- **TEXTE DE L'EXERCICE**:
+===+
Par un jugement n° 1303259, 1303292,1303294 du 24 décembre 2015, après avoir joint les trois demandes présentées par la société Aéroport de Bordeaux Mérignac, le tribunal administratif de Bordeaux les a rejetées.
Procédure devant la cour :
Par une requête enregistrée le 22 février 2016, et un mémoire présenté le 16 décembre 2016, la société Aéroport de Bordeaux Mérignac, représentée par Me A...B..., demande à la cour :
1°) d'annuler ce jugement du tribunal administratif de Bordeaux du 24 décembre 2015 ;
2°) de la décharger des sommes de 666 083 euros au titre de l'année 2009, 473 721 euros au titre de l'année 2010, 513 226 euros au titre de l'année 2011 et de 471 492 euros au titre de l'année 2012 ;
3°) de mettre à la charge de l'Etat une somme de 5 000 euros au titre de l'article L. 761-1 du code de justice administrative.
Elle soutient que :
- en vertu des articles 38 quinquies et 324 AE de l'annexe III au code général des impôts, les immobilisations sont inscrites au bilan pour leur valeur d'origine laquelle s'entend, pour les immobilisations apportées à l'entreprise par des tiers, de la valeur d'apport ;
- en l'espèce, l'ensemble des éléments d'actifs constituant la concession ont été transférés de l'actif de la CCI de Bordeaux à l'actif de la société Aéroport de Bordeaux Mérignac ; lors de ce transfert, et en vertu de cette convention, les éléments d'actif et de passif constituant une branche complète et autonome d'activité ont été valorisés à leur valeur vénale réelle ; contrairement à ce qu'a indiqué le tribunal, il y a eu constatation d'une nouvelle valeur vénale, laquelle est correctement représentée par la valeur nette comptable des immobilisations concernées, telle qu'elle figurait dans les comptes de la chambre de commerce et d'industrie de Bordeaux au 31 décembre 2006, ce que le commissaire aux apports a d'ailleurs validé ; en rémunération de ce transfert, la CCI a reçu un titre correspondant à l'actif net transféré ; il y a donc eu apport des immobilisations à la société Aéroport de Bordeaux ;
- s'agissant du prix de revient correspondant aux immobilisations apportées : les éléments corporels composant la concession ont été valorisés à hauteur de 55 500 214,10 euros mais le prix de revient des seules immobilisations apportées s'élève à 34 066 726 euros ; des déclarations modèle U ont d'ailleurs été souscrites par typologie d'installation pour ce montant total ;
- s'agissant du prix de revient des immobilisations créées ou acquises postérieurement à l'apport : les parties se sont accordées pour retenir la valeur d'origine inscrite à l'actif du bilan de la société ;
- subsidiairement, l'évaluation foncière retenue méconnait les dispositions règlementaires visant la mise en concession d'immobilisations remises gratuitement par le concédant au concessionnaire et l'article 38 quinquies de l'annexe III au code général des impôts ; lors de la mise en concession des installations aéroportuaires en 2001, les immobilisations auraient dû faire l'objet d'une valorisation avec une date d'acquisition de 2001 ; si tel avait été le cas, cette valorisation aurait pu être assimilée à une valeur d'apport et l'évaluation foncière aurait été conforme aux dispositions de l'article 38 quinquies de l'annexe III du code général des impôts ; or, l'évaluation foncière actuelle ne respecte que partiellement ces dispositions dès lors que pour les immobilisations antérieures à 2001, elle est fondée sur des valeurs qui ne sont pas des valeurs d'apport ; ainsi, si l'opération de 2007 ne devait pas être assimilée à un apport, l'administration devrait modifier l'évaluation foncière actuelle pour qu'elle soit en conformité avec ces dispositions ;
- l'administration ne peut, comme elle le suggère, procéder à une compensation pour les années 2010 à 2012 dès lors que la condition tirée de l'unicité d'imposition n'est pas remplie, la CET étant la résultante de la CFE et de la cotisation sur la valeur ajoutée des entreprises.
+===+
- **EXTRAITS DE DONNÉES**:
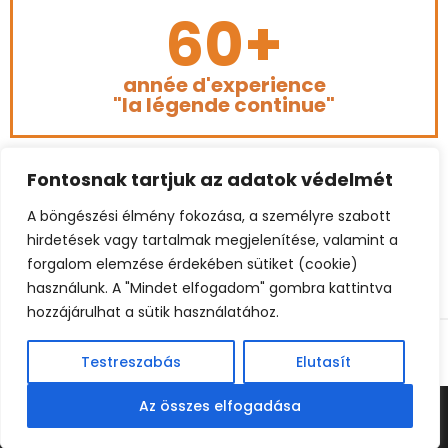
60+
année d'experience
"la légende continue"
Fontosnak tartjuk az adatok védelmét
A böngészési élmény fokozása, a személyre szabott
hirdetések vagy tartalmak megjelenítése, valamint a
forgalom elemzése érdekében sütiket (cookie)
használunk. A "Mindet elfogadom" gombra kattintva
hozzájárulhat a sütik használatához.
© 2023 BÉKEFFY FOOTBALL CONSULTING. ALL RIGHTS
RESERVED.
Testreszabás
Elutasít
Az összes elfogadása
© BEKEFFY FOOTBALL CONSULTING | BELGIUM: +32 485 862260
| HUNGARY: +3620 967 4795 (HU) | E-MAIL:
INFO@BEKEFFY.COM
+===+
- **EXERCICES À TRAITER**:
1: Répondez à partir du texte de l'exercice, une réponse par ligne :
(a) À quelle date le tribunal administratif de Bordeaux a-t-il rendu son jugement ?
(b) À combien s'élève le prix de revient des seules immobilisations apportées ?
(c) Quelle somme la société demande-t-elle de mettre à la charge de l'Etat au titre de l'article L. 761-1 du code de justice administrative ?
2: Relevez dans le texte de l'exercice chacune des sommes dont la société Aéroport de Bordeaux Mérignac demande la décharge, avec l'année correspondante.

- **EXERCICE CORRIGÉ**:
1:
(a) Le 24 décembre 2015.
(b) 34 066 726 euros.
(c) 5 000 euros.

2:
- 666 083 euros au titre de l'année 2009
- 473 721 euros au titre de l'année 2010
- 513 226 euros au titre de l'année 2011
- 471 492 euros au titre de l'année 2012